§ What is being asked
Convert the lines below into a Markdown table with the columns Row and Text, one row per line and each row numbered, leaving out blank lines and the pictures.

BEGIN Records supplied

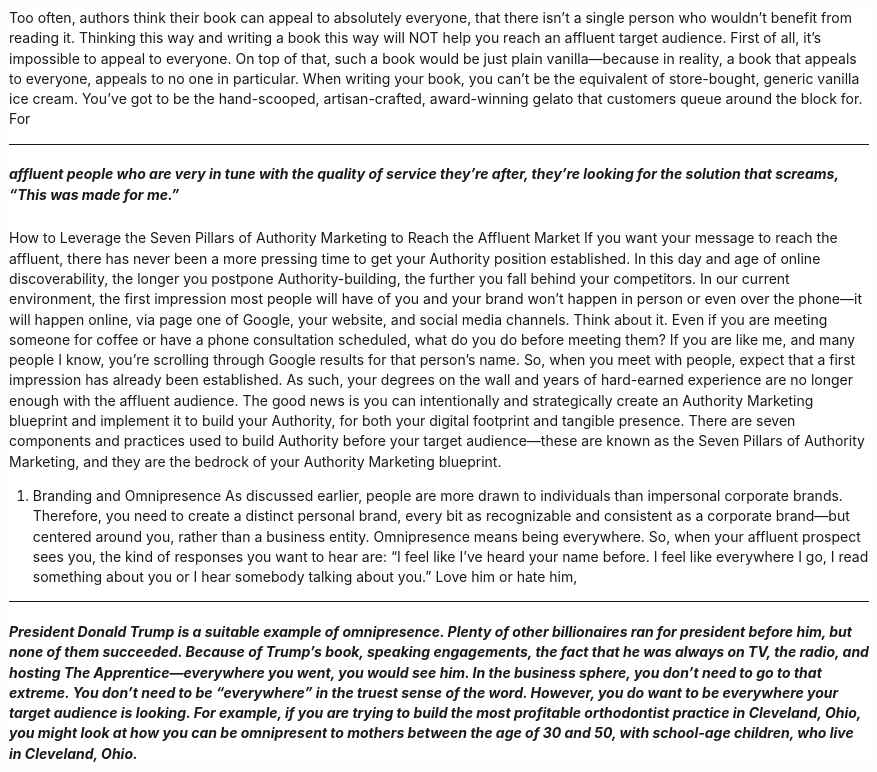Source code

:  Too often, authors think their book can appeal to absolutely everyone, that there isn’t a single person who wouldn’t benefit from reading it. Thinking this way and writing a book this way will NOT help you reach an affluent target audience. First of all, it’s impossible to appeal to everyone. On top of that, such a book would be just plain vanilla—because in reality, a book that appeals to everyone, appeals to no one in particular. When writing your book, you can’t be the equivalent of store-bought, generic vanilla ice cream. You’ve got to be the hand-scooped, artisan-crafted, award-winning gelato that customers queue around the block for. For


-----

##### affluent people who are very in tune with the quality of service they’re after, they’re looking for the solution that screams, “This was made for me.”

 How to Leverage the Seven Pillars of Authority Marketing to Reach
 the Affluent Market If you want your message to reach the affluent, there has never been a more pressing time to get your Authority position established. In this day and age of online discoverability, the longer you postpone Authority-building, the further you fall behind your competitors. In our current environment, the first impression most people will have of you and your brand won’t happen in person or even over the phone—it will happen online, via page one of Google, your website, and social media channels. Think about it. Even if you are meeting someone for coffee or have a phone consultation scheduled, what do you do before meeting them? If you are like me, and many people I know, you’re scrolling through Google results for that person’s name. So, when you meet with people, expect that a first impression has already been established. As such, your degrees on the wall and years of hard-earned experience are no longer enough with the affluent audience. The good news is you can intentionally and strategically create an Authority Marketing blueprint and implement it to build your Authority, for both your digital footprint and tangible presence.
 There are seven components and practices used to build Authority before your target audience—these are known as the Seven Pillars of Authority Marketing, and they are the bedrock of your Authority Marketing blueprint.

 1. Branding and Omnipresence As discussed earlier, people are more drawn to individuals than impersonal corporate brands. Therefore, you need to create a distinct personal brand, every bit as recognizable and consistent as a corporate brand—but centered around you, rather than a business entity.
 Omnipresence means being everywhere. So, when your affluent prospect sees you, the kind of responses you want to hear are: “I feel like I’ve heard your name before. I feel like everywhere I go, I read something about you or I hear somebody talking about you.” Love him or hate him,


-----

##### President Donald Trump is a suitable example of omnipresence. Plenty of other billionaires ran for president before him, but none of them succeeded. Because of Trump’s book, speaking engagements, the fact that he was always on TV, the radio, and hosting The Apprentice—everywhere you went, you would see him. In the business sphere, you don’t need to go to that extreme. You don’t need to be “everywhere” in the truest sense of the word. However, you do want to be everywhere your target audience is looking. For example, if you are trying to build the most profitable orthodontist practice in Cleveland, Ohio, you might look at how you can be omnipresent to mothers between the age of 30 and 50, with school-age children, who live in Cleveland, Ohio.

END Records supplied

§ Response for this exercise
| Row | Text |
|---|---|
| 1 | Source code |
| 2 | :  Too often, authors think their book can appeal to absolutely everyone, that there isn’t a single person who wouldn’t benefit from reading it. Thinking this way and writing a book this way will NOT help you reach an affluent target audience. First of all, it’s impossible to appeal to everyone. On top of that, such a book would be just plain vanilla—because in reality, a book that appeals to everyone, appeals to no one in particular. When writing your book, you can’t be the equivalent of store-bought, generic vanilla ice cream. You’ve got to be the hand-scooped, artisan-crafted, award-winning gelato that customers queue around the block for. For |
| 3 | ----- |
| 4 | ##### affluent people who are very in tune with the quality of service they’re after, they’re looking for the solution that screams, “This was made for me.” |
| 5 |  How to Leverage the Seven Pillars of Authority Marketing to Reach |
| 6 |  the Affluent Market If you want your message to reach the affluent, there has never been a more pressing time to get your Authority position established. In this day and age of online discoverability, the longer you postpone Authority-building, the further you fall behind your competitors. In our current environment, the first impression most people will have of you and your brand won’t happen in person or even over the phone—it will happen online, via page one of Google, your website, and social media channels. Think about it. Even if you are meeting someone for coffee or have a phone consultation scheduled, what do you do before meeting them? If you are like me, and many people I know, you’re scrolling through Google results for that person’s name. So, when you meet with people, expect that a first impression has already been established. As such, your degrees on the wall and years of hard-earned experience are no longer enough with the affluent audience. The good news is you can intentionally and strategically create an Authority Marketing blueprint and implement it to build your Authority, for both your digital footprint and tangible presence. |
| 7 |  There are seven components and practices used to build Authority before your target audience—these are known as the Seven Pillars of Authority Marketing, and they are the bedrock of your Authority Marketing blueprint. |
| 8 |  1. Branding and Omnipresence As discussed earlier, people are more drawn to individuals than impersonal corporate brands. Therefore, you need to create a distinct personal brand, every bit as recognizable and consistent as a corporate brand—but centered around you, rather than a business entity. |
| 9 |  Omnipresence means being everywhere. So, when your affluent prospect sees you, the kind of responses you want to hear are: “I feel like I’ve heard your name before. I feel like everywhere I go, I read something about you or I hear somebody talking about you.” Love him or hate him, |
| 10 | ----- |
| 11 | ##### President Donald Trump is a suitable example of omnipresence. Plenty of other billionaires ran for president before him, but none of them succeeded. Because of Trump’s book, speaking engagements, the fact that he was always on TV, the radio, and hosting The Apprentice—everywhere you went, you would see him. In the business sphere, you don’t need to go to that extreme. You don’t need to be “everywhere” in the truest sense of the word. However, you do want to be everywhere your target audience is looking. For example, if you are trying to build the most profitable orthodontist practice in Cleveland, Ohio, you might look at how you can be omnipresent to mothers between the age of 30 and 50, with school-age children, who live in Cleveland, Ohio. |